───── GEGEVEN TEKST

Interessant allemaal, en er was nog veel meer moois te zien. Maar goed, ons reisplan zat behoorlijk strak in elkaar dus vertrokken we na de lunch naar Leon, een stad ca. 200 km ten noorden van Salamanca. Onderweg in Zamora wilden we het Spaans-Portugees Instituut uit 1998 bezoeken van de Spaanse architecten M en A de las Casas. Ze hadden er destijds een eerste architectuurprijs mee gewonnen, maar we konden er niet in. Jammer, dan maar weer verder, tegen de avond rond een uur of zes kwamen we in Leon aan.

Leon.

Ook in Leon weer het bekende ritueel, hotel zoeken en daarna de stad in om te dineren. Het was gezellig en de voortreffelijk wijn vloeide rijkelijk. Na de maaltijd hadden we behoorlijk moeite met ons hotel te vinden, we waren alle vier de kluts kwijt, hilarisch! Godzijdank hebben we die na enige tijd, zij het met de groots mogelijke moeite terug gevonden, zodat we toch nog naar ons bedje konden. De stadswandeling de andere morgen voerde ons langs een woongebouw van architect Torbado Cañas, langs de laatste rustplaats van ruim twintig vorsten in de Basilica de San Isidoro en langs de prachtige eeuwen oude gebrandschilderde glas in lood ramen in de kathedraal van León. Even na de middag moesten we volgens plan ook deze stad weer verlaten, en vertrokken we richting Lugo ca. 228 km verderop.

──────────

(OPDRACHT A) Haal uit de rijen hieronder elke regel die de tekenreeks "shortInstrumentName" bevat.

───── AANGELEVERDE RIJEN

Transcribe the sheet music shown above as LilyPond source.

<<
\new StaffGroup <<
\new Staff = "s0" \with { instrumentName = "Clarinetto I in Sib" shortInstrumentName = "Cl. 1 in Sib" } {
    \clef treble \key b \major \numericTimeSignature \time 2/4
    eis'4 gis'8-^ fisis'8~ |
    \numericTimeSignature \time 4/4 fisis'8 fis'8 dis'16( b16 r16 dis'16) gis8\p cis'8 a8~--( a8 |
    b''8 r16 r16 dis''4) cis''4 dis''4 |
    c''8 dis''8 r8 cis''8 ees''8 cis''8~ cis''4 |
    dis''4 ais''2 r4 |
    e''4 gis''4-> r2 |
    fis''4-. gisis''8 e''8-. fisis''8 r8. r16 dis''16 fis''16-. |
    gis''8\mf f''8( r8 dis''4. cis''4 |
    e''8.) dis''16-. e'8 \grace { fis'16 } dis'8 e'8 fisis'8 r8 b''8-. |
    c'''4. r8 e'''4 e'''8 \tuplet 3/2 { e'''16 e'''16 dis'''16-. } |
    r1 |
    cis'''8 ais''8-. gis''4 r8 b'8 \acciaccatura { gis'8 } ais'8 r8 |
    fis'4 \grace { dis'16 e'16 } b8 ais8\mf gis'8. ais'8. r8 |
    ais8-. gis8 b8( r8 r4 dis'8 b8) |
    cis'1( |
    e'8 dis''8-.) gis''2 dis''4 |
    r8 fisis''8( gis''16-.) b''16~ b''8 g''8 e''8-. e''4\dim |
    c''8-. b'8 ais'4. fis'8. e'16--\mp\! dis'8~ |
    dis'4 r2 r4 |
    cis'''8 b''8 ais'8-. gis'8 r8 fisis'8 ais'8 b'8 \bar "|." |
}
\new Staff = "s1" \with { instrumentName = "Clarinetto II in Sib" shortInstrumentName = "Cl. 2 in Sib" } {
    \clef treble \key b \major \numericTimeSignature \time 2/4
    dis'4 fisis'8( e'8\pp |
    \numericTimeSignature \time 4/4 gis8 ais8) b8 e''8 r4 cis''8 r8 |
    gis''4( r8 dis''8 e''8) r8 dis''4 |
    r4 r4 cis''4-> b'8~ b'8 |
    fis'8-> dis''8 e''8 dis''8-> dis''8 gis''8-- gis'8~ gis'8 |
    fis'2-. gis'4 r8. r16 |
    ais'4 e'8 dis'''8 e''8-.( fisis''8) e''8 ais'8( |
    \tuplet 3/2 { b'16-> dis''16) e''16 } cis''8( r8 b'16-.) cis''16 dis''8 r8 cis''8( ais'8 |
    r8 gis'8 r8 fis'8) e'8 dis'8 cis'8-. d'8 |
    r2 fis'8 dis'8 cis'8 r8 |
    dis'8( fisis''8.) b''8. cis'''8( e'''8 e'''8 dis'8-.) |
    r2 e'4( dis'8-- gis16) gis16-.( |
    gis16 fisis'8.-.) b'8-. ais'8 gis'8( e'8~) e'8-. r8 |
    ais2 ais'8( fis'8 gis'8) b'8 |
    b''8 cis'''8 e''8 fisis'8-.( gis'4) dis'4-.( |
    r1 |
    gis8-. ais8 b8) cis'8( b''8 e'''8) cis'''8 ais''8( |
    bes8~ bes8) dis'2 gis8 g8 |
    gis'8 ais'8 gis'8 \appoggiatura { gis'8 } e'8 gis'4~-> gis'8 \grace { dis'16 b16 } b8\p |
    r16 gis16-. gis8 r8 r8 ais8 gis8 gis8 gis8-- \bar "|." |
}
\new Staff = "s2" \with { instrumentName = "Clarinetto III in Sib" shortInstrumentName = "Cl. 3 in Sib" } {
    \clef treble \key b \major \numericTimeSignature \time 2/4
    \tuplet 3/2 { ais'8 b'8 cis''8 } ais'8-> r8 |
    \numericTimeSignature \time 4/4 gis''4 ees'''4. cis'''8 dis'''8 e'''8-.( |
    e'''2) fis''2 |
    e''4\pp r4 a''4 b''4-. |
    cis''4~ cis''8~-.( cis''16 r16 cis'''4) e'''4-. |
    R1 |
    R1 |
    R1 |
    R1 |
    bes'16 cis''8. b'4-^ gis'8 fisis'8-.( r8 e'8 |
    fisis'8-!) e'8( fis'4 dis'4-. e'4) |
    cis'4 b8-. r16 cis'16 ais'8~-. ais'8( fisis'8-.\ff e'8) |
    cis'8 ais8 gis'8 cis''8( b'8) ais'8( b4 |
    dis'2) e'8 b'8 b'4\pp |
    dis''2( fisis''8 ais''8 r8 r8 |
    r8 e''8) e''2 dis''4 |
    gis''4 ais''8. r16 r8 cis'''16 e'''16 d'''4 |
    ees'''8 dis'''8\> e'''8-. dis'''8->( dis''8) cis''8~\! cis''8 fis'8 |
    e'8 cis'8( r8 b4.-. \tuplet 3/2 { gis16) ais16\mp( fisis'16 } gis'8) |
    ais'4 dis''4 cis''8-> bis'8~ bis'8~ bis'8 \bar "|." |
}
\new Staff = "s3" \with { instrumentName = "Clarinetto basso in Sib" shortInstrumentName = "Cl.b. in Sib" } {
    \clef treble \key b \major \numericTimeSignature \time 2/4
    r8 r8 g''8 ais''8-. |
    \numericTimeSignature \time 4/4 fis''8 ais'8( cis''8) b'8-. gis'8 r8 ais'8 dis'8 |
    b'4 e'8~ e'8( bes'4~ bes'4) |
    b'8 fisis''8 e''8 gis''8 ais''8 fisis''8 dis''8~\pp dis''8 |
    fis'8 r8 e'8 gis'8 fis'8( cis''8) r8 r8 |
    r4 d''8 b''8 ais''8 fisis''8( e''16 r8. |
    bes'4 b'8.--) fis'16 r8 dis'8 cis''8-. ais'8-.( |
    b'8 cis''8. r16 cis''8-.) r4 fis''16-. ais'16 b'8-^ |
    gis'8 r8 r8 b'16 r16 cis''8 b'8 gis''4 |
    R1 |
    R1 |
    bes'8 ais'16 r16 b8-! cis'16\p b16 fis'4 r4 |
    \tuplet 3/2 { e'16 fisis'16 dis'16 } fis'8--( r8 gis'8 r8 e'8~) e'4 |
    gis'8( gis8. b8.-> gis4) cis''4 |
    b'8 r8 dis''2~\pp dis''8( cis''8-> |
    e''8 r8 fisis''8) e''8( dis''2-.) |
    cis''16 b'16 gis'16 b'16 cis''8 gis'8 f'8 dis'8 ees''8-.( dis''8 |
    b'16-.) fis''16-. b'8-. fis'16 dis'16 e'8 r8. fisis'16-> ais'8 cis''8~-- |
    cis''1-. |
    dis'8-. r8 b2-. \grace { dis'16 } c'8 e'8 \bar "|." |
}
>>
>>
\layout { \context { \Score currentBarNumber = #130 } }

──────────

(OPDRACHT B) Geef de volledige tekst over de reis naar Leon woordelijk en ongewijzigd weer.

(JUISTE ANTWOORD A)
\new Staff = "s0" \with { instrumentName = "Clarinetto I in Sib" shortInstrumentName = "Cl. 1 in Sib" } {
\new Staff = "s1" \with { instrumentName = "Clarinetto II in Sib" shortInstrumentName = "Cl. 2 in Sib" } {
\new Staff = "s2" \with { instrumentName = "Clarinetto III in Sib" shortInstrumentName = "Cl. 3 in Sib" } {
\new Staff = "s3" \with { instrumentName = "Clarinetto basso in Sib" shortInstrumentName = "Cl.b. in Sib" } {

(JUISTE ANTWOORD B)
Interessant allemaal, en er was nog veel meer moois te zien. Maar goed, ons reisplan zat behoorlijk strak in elkaar dus vertrokken we na de lunch naar Leon, een stad ca. 200 km ten noorden van Salamanca. Onderweg in Zamora wilden we het Spaans-Portugees Instituut uit 1998 bezoeken van de Spaanse architecten M en A de las Casas. Ze hadden er destijds een eerste architectuurprijs mee gewonnen, maar we konden er niet in. Jammer, dan maar weer verder, tegen de avond rond een uur of zes kwamen we in Leon aan.

Leon.

Ook in Leon weer het bekende ritueel, hotel zoeken en daarna de stad in om te dineren. Het was gezellig en de voortreffelijk wijn vloeide rijkelijk. Na de maaltijd hadden we behoorlijk moeite met ons hotel te vinden, we waren alle vier de kluts kwijt, hilarisch! Godzijdank hebben we die na enige tijd, zij het met de groots mogelijke moeite terug gevonden, zodat we toch nog naar ons bedje konden. De stadswandeling de andere morgen voerde ons langs een woongebouw van architect Torbado Cañas, langs de laatste rustplaats van ruim twintig vorsten in de Basilica de San Isidoro en langs de prachtige eeuwen oude gebrandschilderde glas in lood ramen in de kathedraal van León. Even na de middag moesten we volgens plan ook deze stad weer verlaten, en vertrokken we richting Lugo ca. 228 km verderop.